THERE are few modern Scottish symbols greater than Barr’s Irn-Bru. Oor Wullie and the Broons, perhaps;Desperate Dan with his magnificent statue in central Dundee; maybe a Tunnock’s Tea Cake or two. We take a sometimes tongue-in-cheek pride in the weirdly orange concoction Scots have loved as a hangover cure. It remains the staple of workmen’s lunch-breaks and children’s packed lunches.
Irn-Bru is so much a part of the comic lexicon of “wha’s like us” Scotland – the one imagined by TV advertising – that it seems churlish, almost unpatriotic, to question its validity. But Scotland’s “favourite drink”, the one “made from girders”, has a questionable role.
Today in Scotland an estimated 276,000 people live with diabetes, with a staggering further 500,000 at risk. Eighty per cent have Type 2, a largely preventable disease approaching an epidemic. Diabetes costs the Scottish economy £2.37 billion a year, a sum predicted to get much worse. Apart from the £90 million on medication, this covers complications such as stroke, cardiovascular disease and lower limb amputation. NHS Scotland has an excellent record in helping people manage the disease but it faces being swamped as numbers rise.
We know the causes: obesity, lack of regular exercise and unbalanced diet. Processed foods and soft drinks are contributors. Unfettered, sugary soft drinks could become the tobacco of the future; products we know will harm us yet remain legal and available.
Irn-Bru maker AG Barr chose its annual results – profits up, sales down – to announce job losses, the implied blame laid with the coming sugar tax. On closer reading, the cause is a fierce ongoing price war. Many ingredients are priced in dollars and euros and a weak pound means dearer raw materials. The sugar tax, coming in 2018, was “a punitive and unnecessary distortion to competition in the UK market which will be very complex, expensive and difficult to implement,” the company said.
Clinicians and food activists beg to differ. The sugar tax is a small important step towards cutting the massive amounts of sugar imbibed by children for generations. The NHS’s recommended level of added sugar per day is 30g for adults. Contrast that with the legalese of the average drinks label and you will find a 330ml can of “full fat” Irn Bru contains 38g of sugar. The traditional 750ml bottle, favoured by “morning-after” adherents, contains more than double that NHS recommended daily intake. No wonder it’s a hangover cure, with so much sugar mixed amongst the 30-odd ingredients of the famed “secret recipe”.

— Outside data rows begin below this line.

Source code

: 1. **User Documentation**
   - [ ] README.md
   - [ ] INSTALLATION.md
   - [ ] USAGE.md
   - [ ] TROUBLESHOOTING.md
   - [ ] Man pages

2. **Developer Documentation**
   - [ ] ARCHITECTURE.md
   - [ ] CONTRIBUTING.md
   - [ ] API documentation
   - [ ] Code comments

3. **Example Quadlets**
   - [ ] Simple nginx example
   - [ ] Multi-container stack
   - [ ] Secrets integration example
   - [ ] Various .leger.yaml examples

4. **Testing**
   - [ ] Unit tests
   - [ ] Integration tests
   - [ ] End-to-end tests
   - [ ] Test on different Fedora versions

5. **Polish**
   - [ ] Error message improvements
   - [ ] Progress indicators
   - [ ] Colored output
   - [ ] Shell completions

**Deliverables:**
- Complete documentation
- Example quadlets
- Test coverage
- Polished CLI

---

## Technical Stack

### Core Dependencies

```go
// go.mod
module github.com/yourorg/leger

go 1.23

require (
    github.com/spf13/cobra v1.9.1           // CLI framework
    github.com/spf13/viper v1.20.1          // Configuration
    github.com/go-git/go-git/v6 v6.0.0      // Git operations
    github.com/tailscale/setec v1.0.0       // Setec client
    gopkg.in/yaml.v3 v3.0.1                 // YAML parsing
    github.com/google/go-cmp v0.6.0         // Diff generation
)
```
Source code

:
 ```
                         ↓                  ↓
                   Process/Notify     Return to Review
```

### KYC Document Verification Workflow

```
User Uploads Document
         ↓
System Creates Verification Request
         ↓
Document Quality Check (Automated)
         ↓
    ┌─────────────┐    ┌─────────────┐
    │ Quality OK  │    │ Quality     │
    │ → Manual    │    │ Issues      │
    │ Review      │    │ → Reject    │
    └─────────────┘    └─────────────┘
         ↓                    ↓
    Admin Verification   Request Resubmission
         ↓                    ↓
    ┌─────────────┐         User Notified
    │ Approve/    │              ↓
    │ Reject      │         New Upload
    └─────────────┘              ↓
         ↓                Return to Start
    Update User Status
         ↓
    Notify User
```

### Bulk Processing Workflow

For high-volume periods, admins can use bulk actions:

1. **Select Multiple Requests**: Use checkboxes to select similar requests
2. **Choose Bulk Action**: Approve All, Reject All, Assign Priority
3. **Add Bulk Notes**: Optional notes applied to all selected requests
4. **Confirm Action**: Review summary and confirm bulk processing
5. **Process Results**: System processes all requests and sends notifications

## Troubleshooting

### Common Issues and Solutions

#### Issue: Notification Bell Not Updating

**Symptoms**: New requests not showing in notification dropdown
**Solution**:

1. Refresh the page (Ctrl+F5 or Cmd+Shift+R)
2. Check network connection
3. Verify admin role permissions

The Barr statement revealed that it may well avoid the sugar tax completely. Like many competitors, it is racing to make its products sugar-free before the deadline. Given what we have known about sugar, why has it taken so long? The answer, of course, is that the Treasury has finally forced soft-drinks manufacturers into it. They have demonstrated that they will act on a major health issue only when forced to do so by taxation or the law. That applies to one of our much-loved companies as it does to anyone else.